Search code examples
dataframef#deedle

Deedle F# - Find the max rows within an index group


I am trying to get the difference between the first and last values within groups in a deedle data frame. I am stuck at trying to get the max and min values for each point. I have a dataframe sorted by "TimeStamp", grouped by "Test" and with a column called "Value" of type float. For example with the following data:

Test1,2018/01/01 => 3
Test1,2018/01/02 => 5
Test1,2018/01/03 => 15
Test1,2018/01/04 => 25
Test1,2018/01/05 => 35
Test2,2018/01/01 => 5
Test2,2018/01/02 => 15
Test2,2018/01/03 => 15
Test2,2018/01/04 => 25
Test2,2018/01/05 => 30

I expect a result of

Test1 => 32    (35-3)
Test2 => 25    (30-5)

I assume I can use something like

input |> applyLevel fst Stats.maxBy |> Frame.ofRows
input |> applyLevel fst Stats.minBy |> Frame.ofRows

but I can not seem to get it to work no matter the combinations.

Thank you in advance


Solution

  • To test this, I saved your sample data in a CSV file in the following format:

    Category, Timestamp, Value
    Test1, 2018/01/01, 3
    Test1, 2018/01/02, 5
    Test1, 2018/01/03, 15
    Test1, 2018/01/04, 25
    Test1, 2018/01/05, 35
    Test2, 2018/01/01, 5
    Test2, 2018/01/02, 15
    Test2, 2018/01/03, 15
    Test2, 2018/01/04, 25
    Test2, 2018/01/05, 30
    

    Now, I think the issue with using Stats.max and Stats.min is that they return option which is None when the series is empty - this sadly makes it impossible to pass them directly to applyLevel (I admit this is a bit inconvenient design)

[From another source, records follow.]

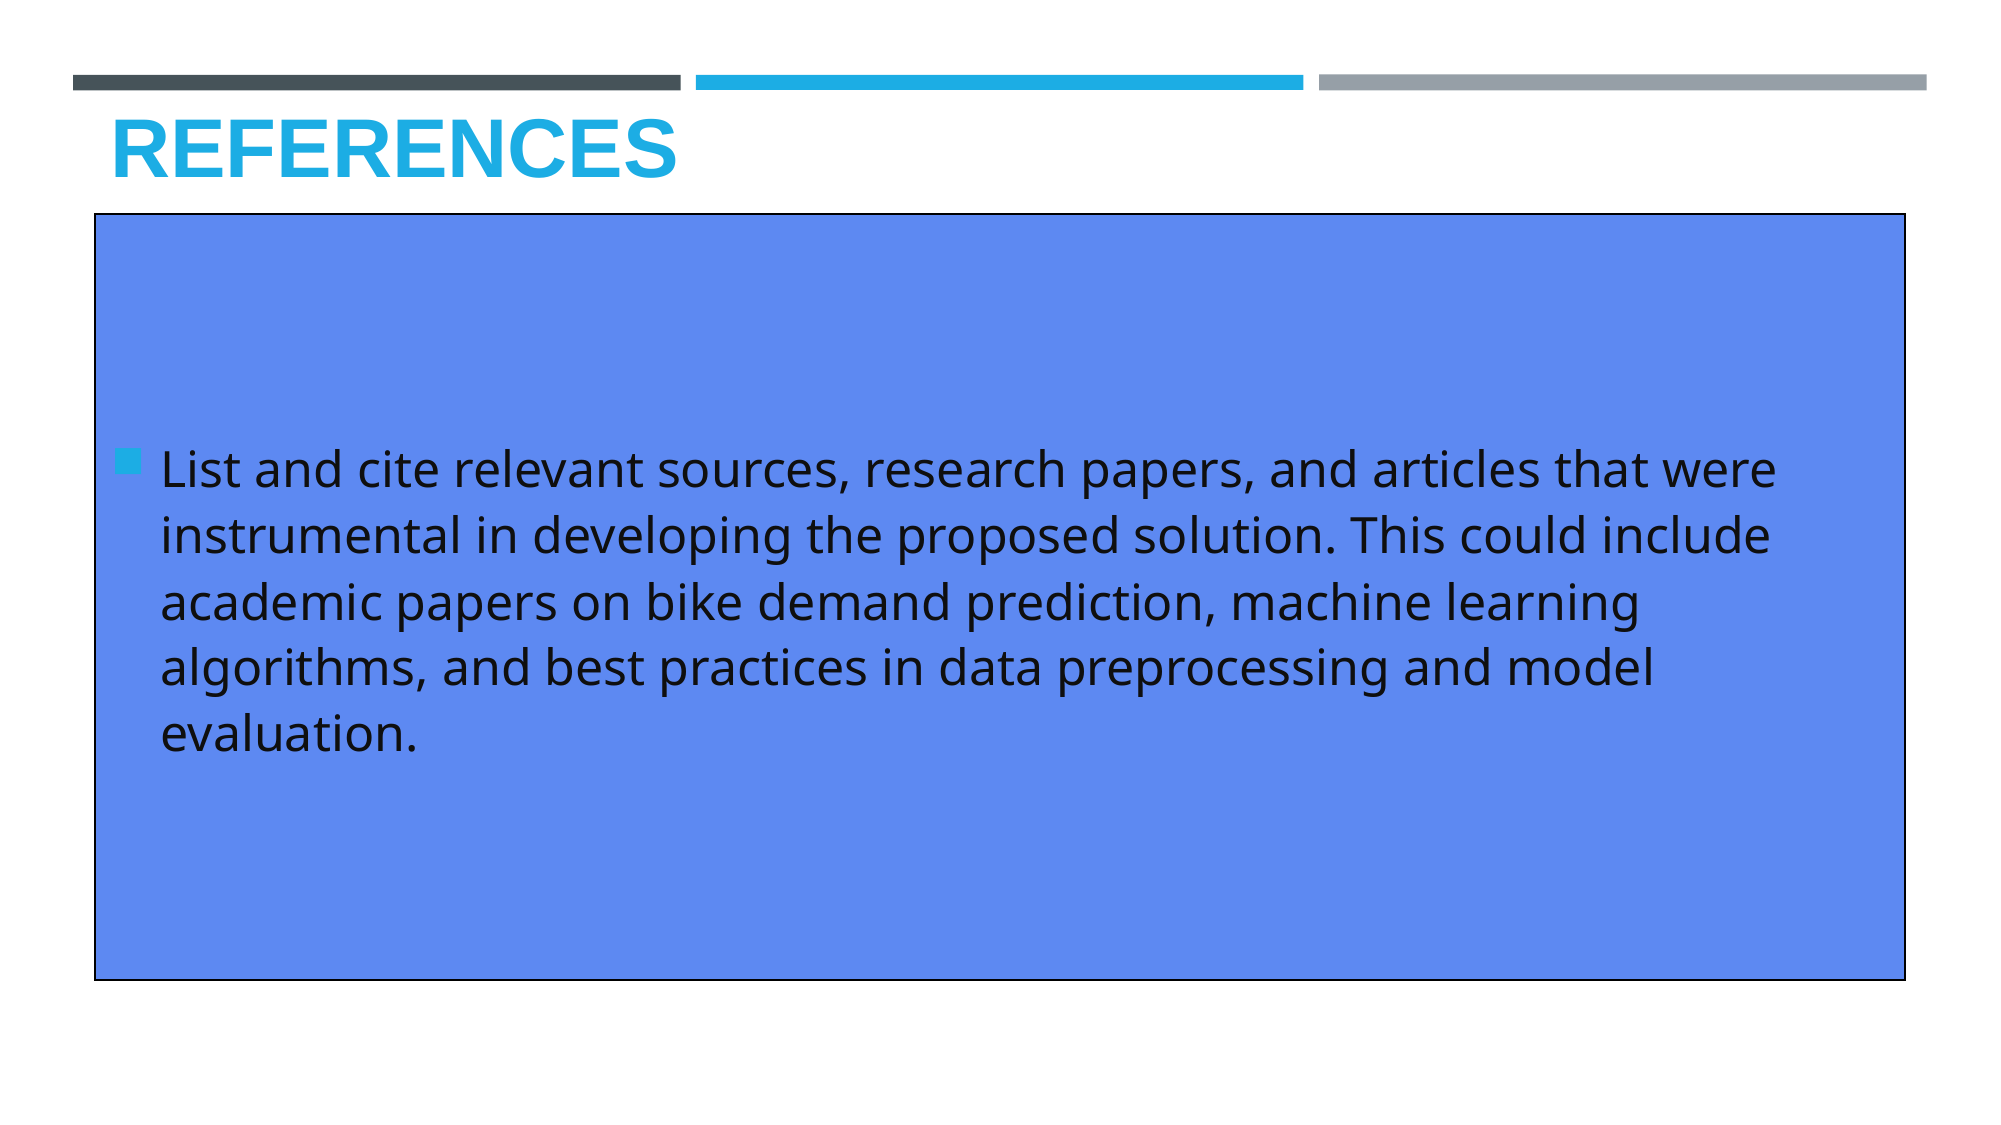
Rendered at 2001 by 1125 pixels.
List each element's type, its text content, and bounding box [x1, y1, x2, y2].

title References [94, 114, 1906, 203]
list List and cite relevant sources, research papers, and articles that were instrumental in developing the proposed solution. This could include academic papers on bike demand prediction, machine learning algorithms, and best practices in data preprocessing and model evaluation. [94, 213, 1906, 981]
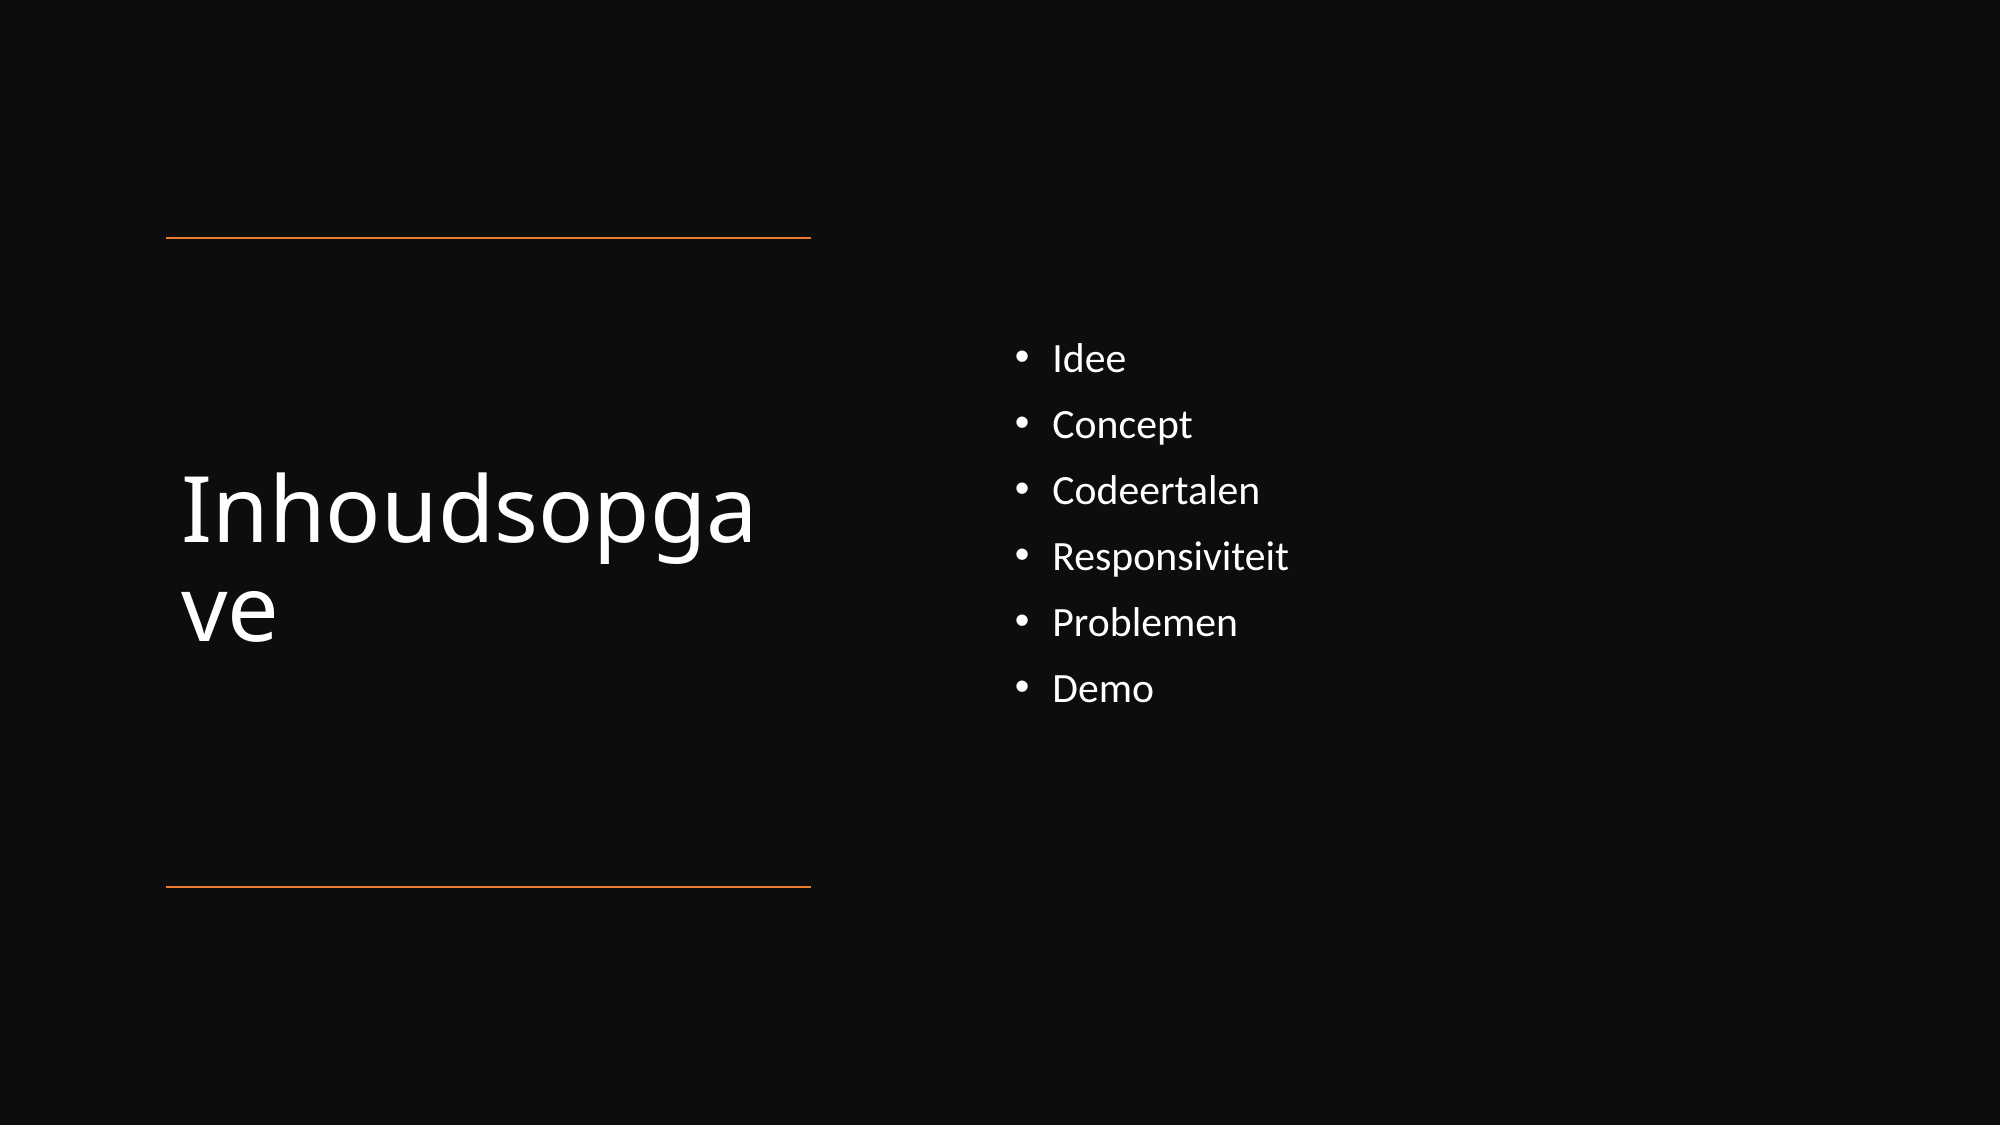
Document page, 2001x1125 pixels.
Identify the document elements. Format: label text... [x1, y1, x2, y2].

title Inhoudsopgave [166, 239, 812, 887]
list Idee Concept Codeertalen Responsiviteit Problemen Demo [999, 181, 1822, 932]
text_box [0, 0, 2000, 1125]
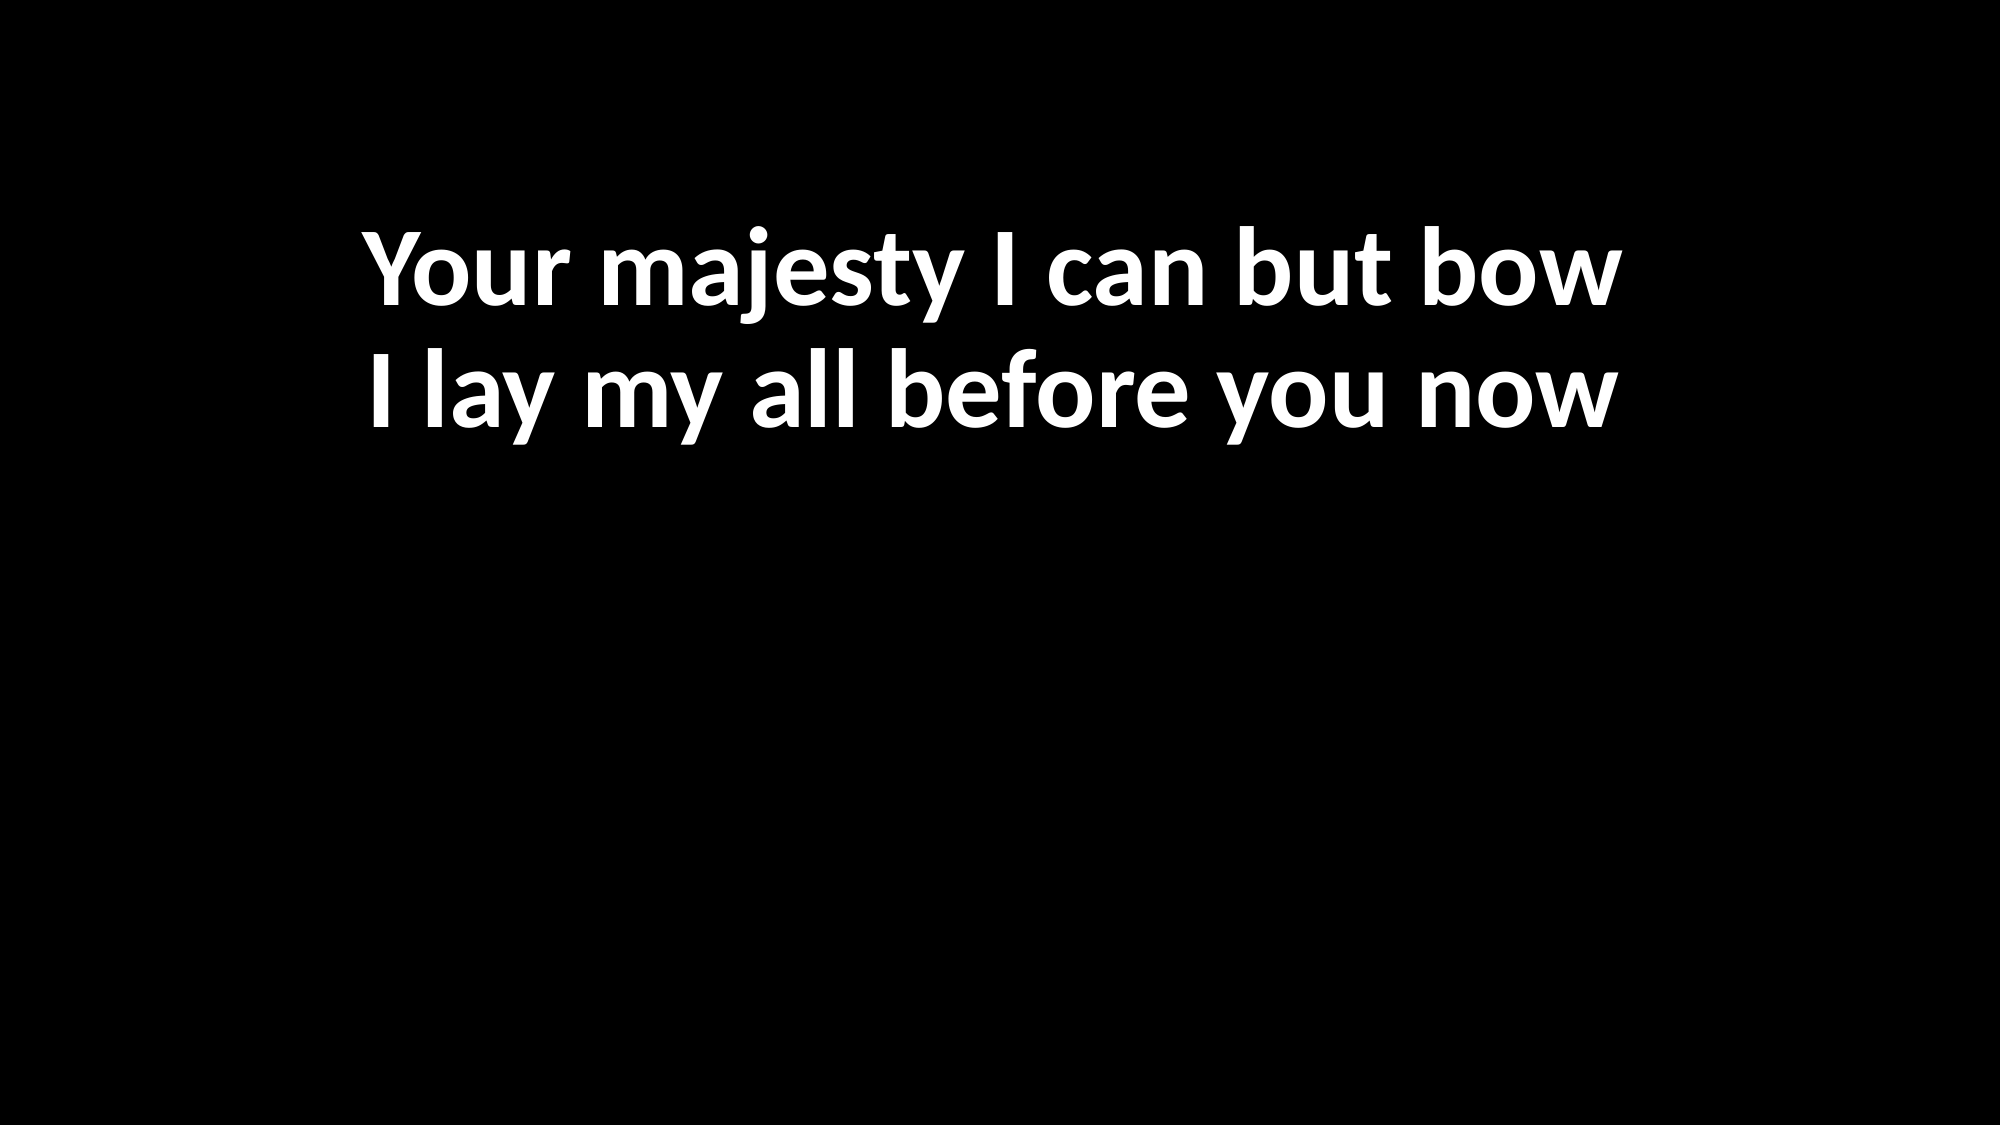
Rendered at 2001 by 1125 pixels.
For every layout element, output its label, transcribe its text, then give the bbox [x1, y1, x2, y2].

text_box Your majesty I can but bow I lay my all before you now [0, 201, 1994, 444]
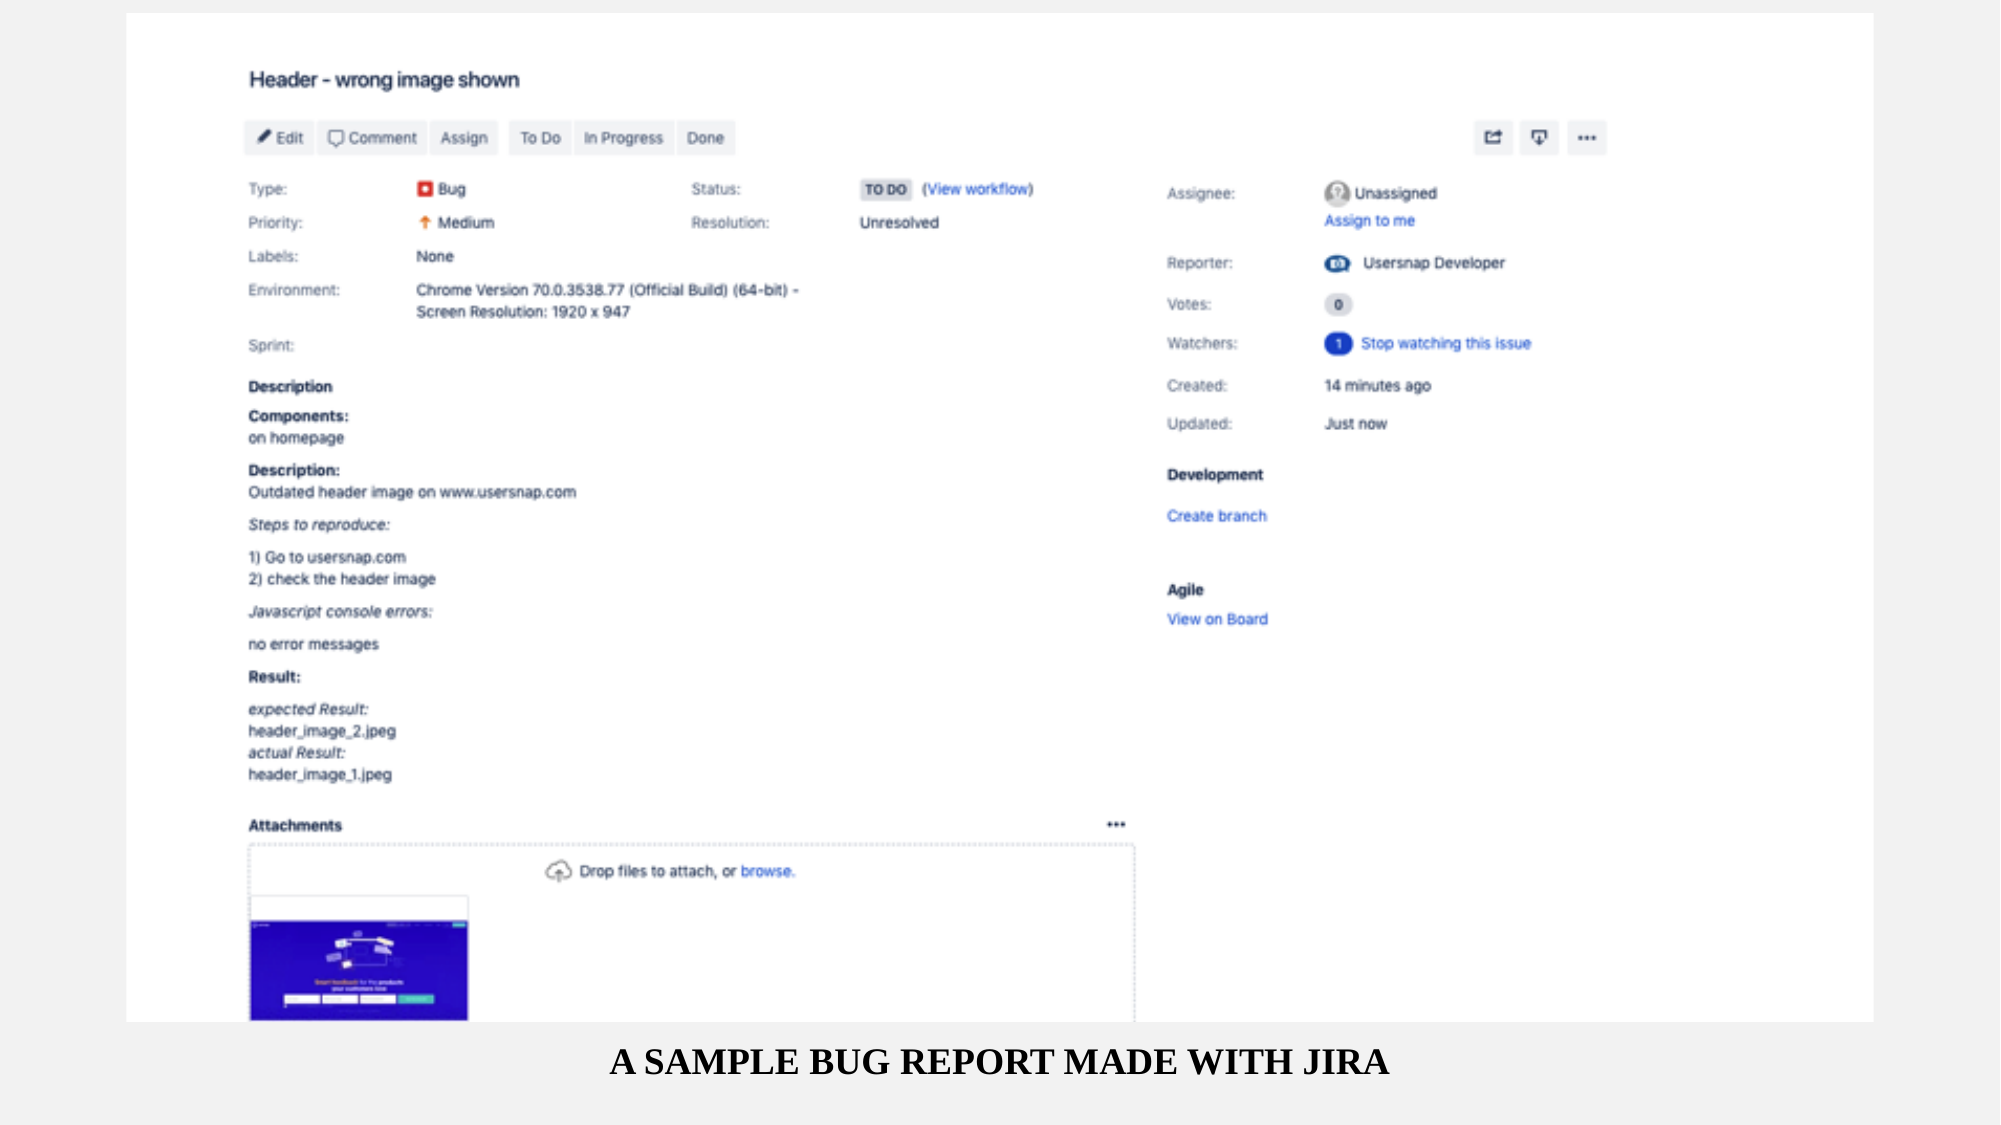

    However, you can pass a custom function to applyLevel, which also allows you to do both min and max at the same time:

    Frame.ReadCsv("sample.csv")
    |> Frame.groupRowsByString "Category"
    |> Frame.applyLevel fst (fun s -> 
        match Stats.min s, Stats.max s with
        | Some lo, Some hi -> hi - lo
        | _ -> nan)
    

    This reads the CSV file (which will introduce a new ordinal key), then it groups the data by category (which gets you a data frame with row key string * int) and then we aggregate all rows with the same string key using applyLevel fst. The custom function gets minimum and maximum of the value series and subtracts it (the case with nan would only happen if you had some missing values in s).